* _Data section_:
◆ ◆ ◆ ◆ ◆ ◆ ◆

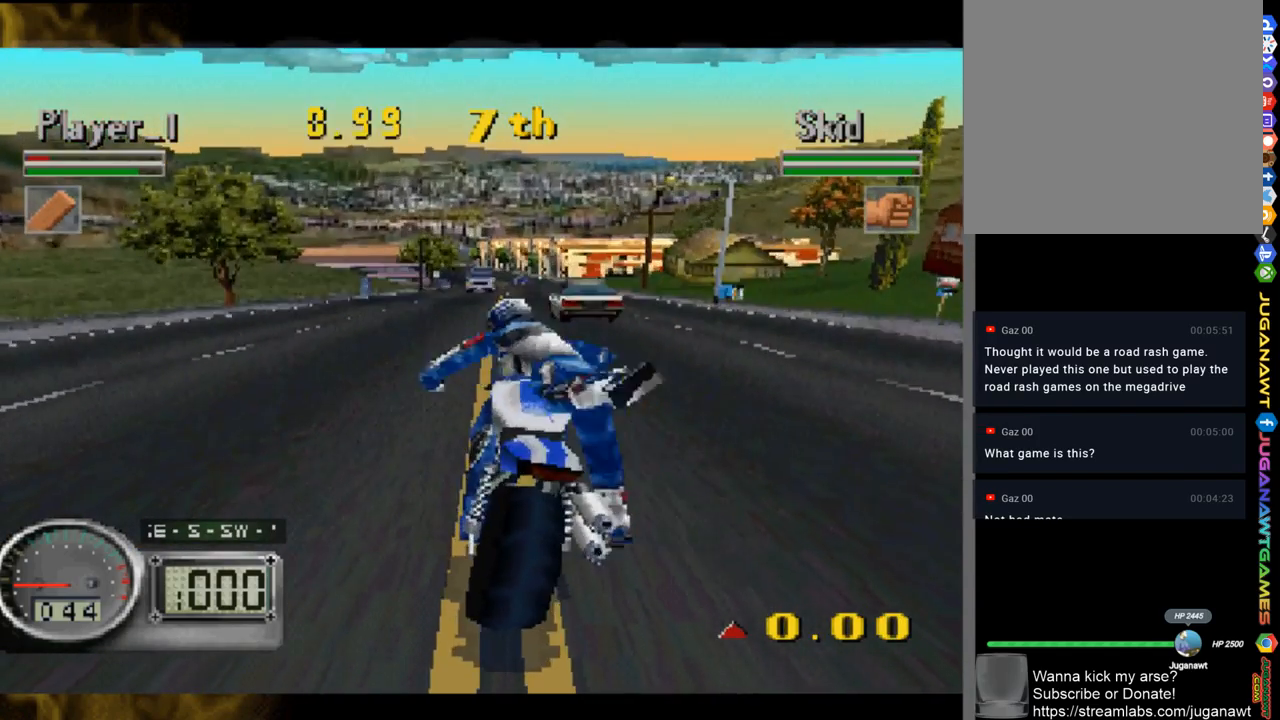
{"buttons": [], "left_stick": "center", "right_stick": "up-left", "events": []}
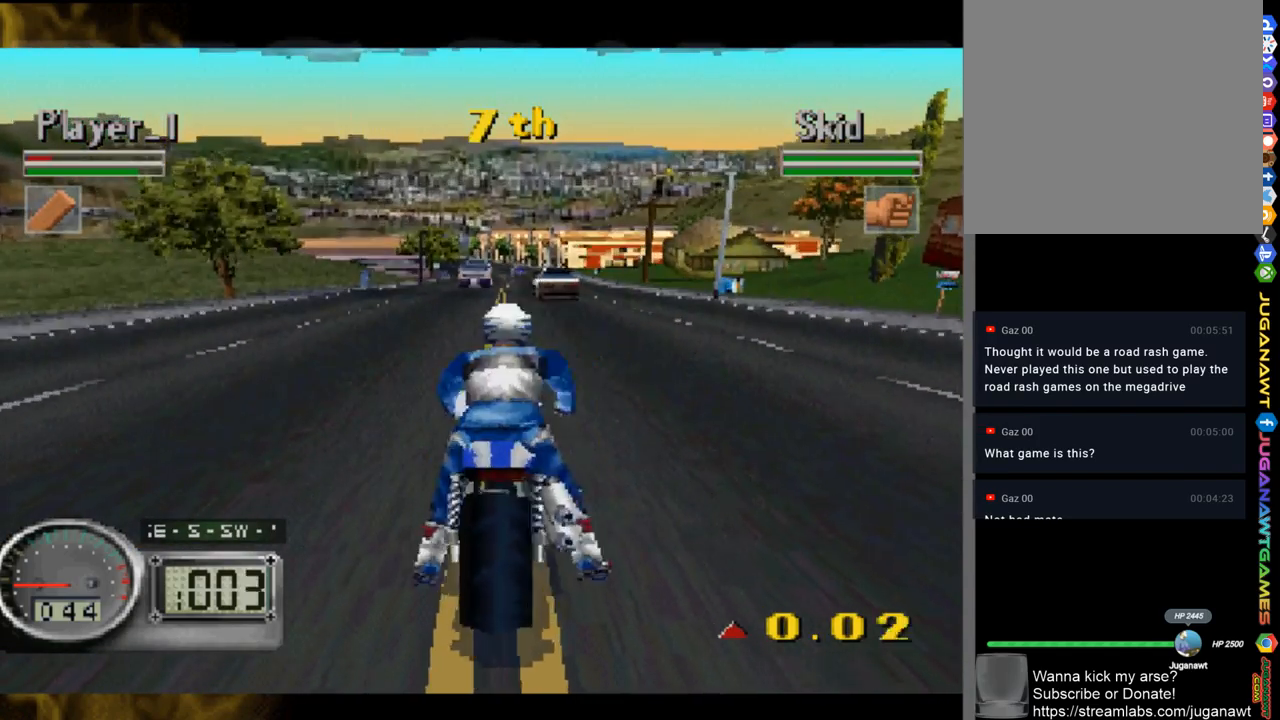
{"buttons": [], "left_stick": "center", "right_stick": "up-left", "events": []}
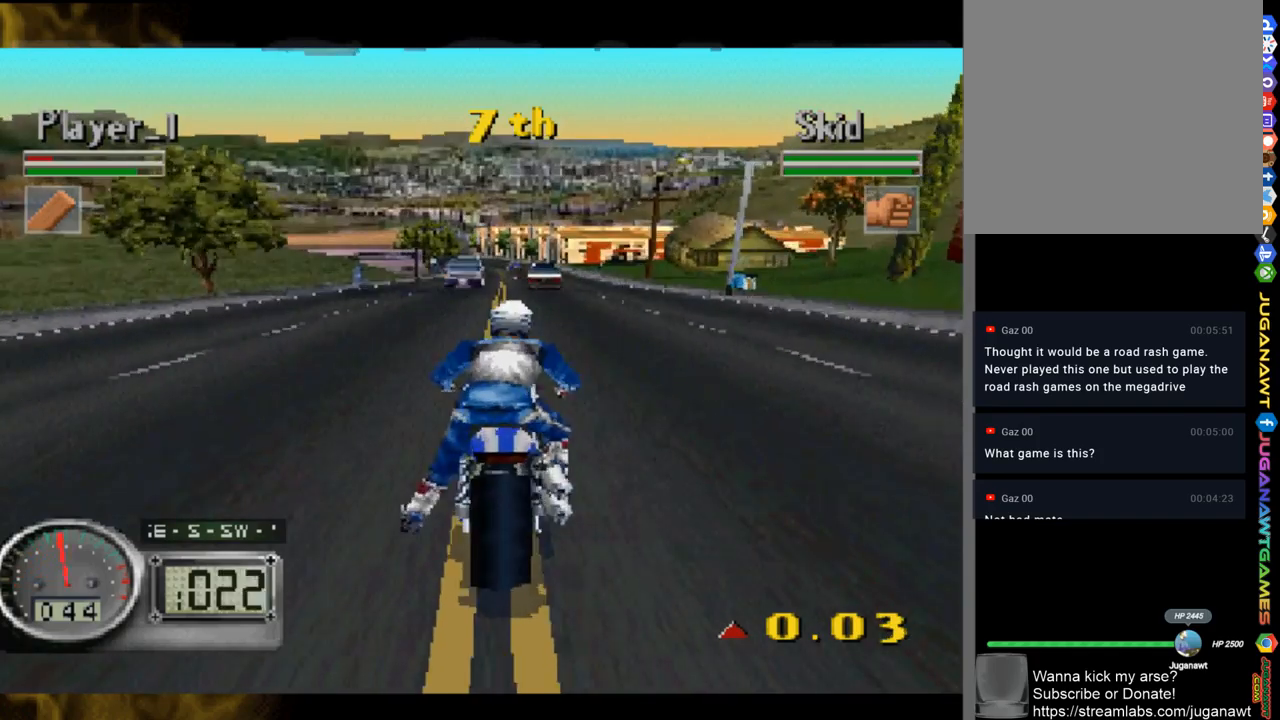
{"buttons": [], "left_stick": "center", "right_stick": "up-left", "events": []}
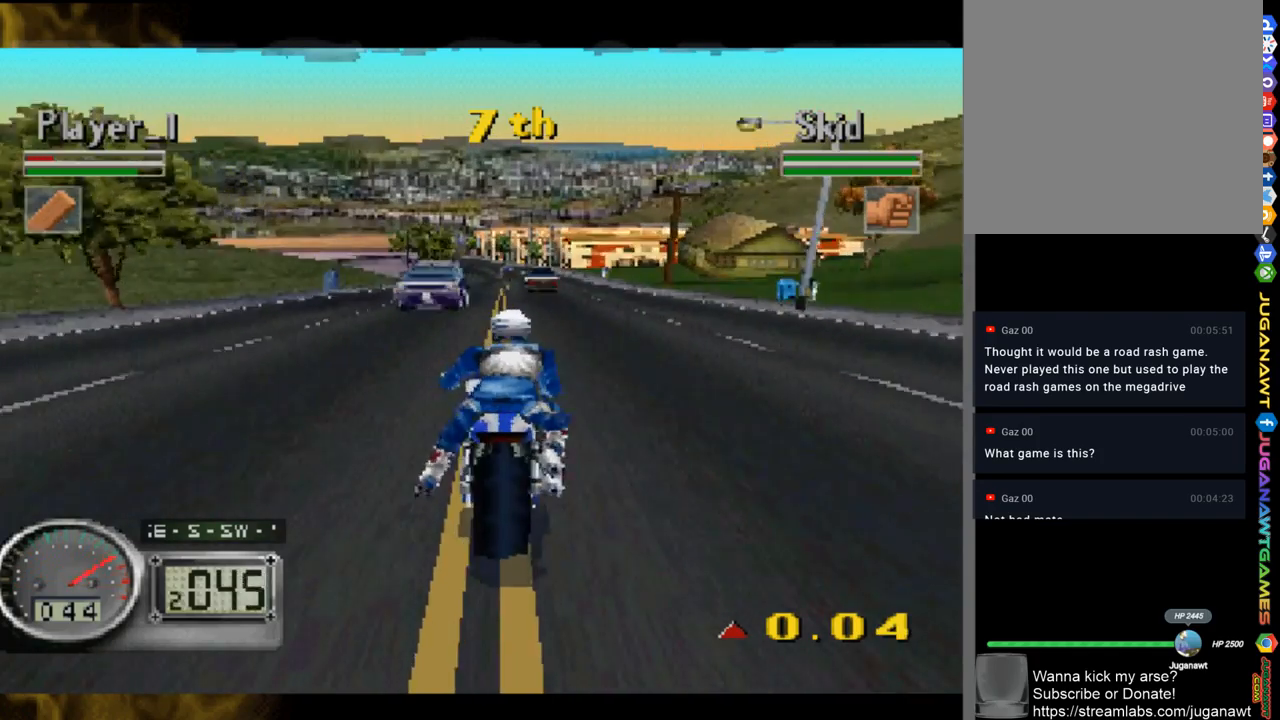
{"buttons": [], "left_stick": "up-left", "right_stick": "up-left", "events": [[383, "left_stick", "up-left"]]}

◆ ◆ ◆ ◆ ◆ ◆ ◆

* _Problem statement_: Copy all of the listing word for word, minus the images.

* _Solution for this task_:
{"buttons": [], "left_stick": "center", "right_stick": "up-left", "events": []}
{"buttons": [], "left_stick": "center", "right_stick": "up-left", "events": []}
{"buttons": [], "left_stick": "center", "right_stick": "up-left", "events": []}
{"buttons": [], "left_stick": "up-left", "right_stick": "up-left", "events": [[383, "left_stick", "up-left"]]}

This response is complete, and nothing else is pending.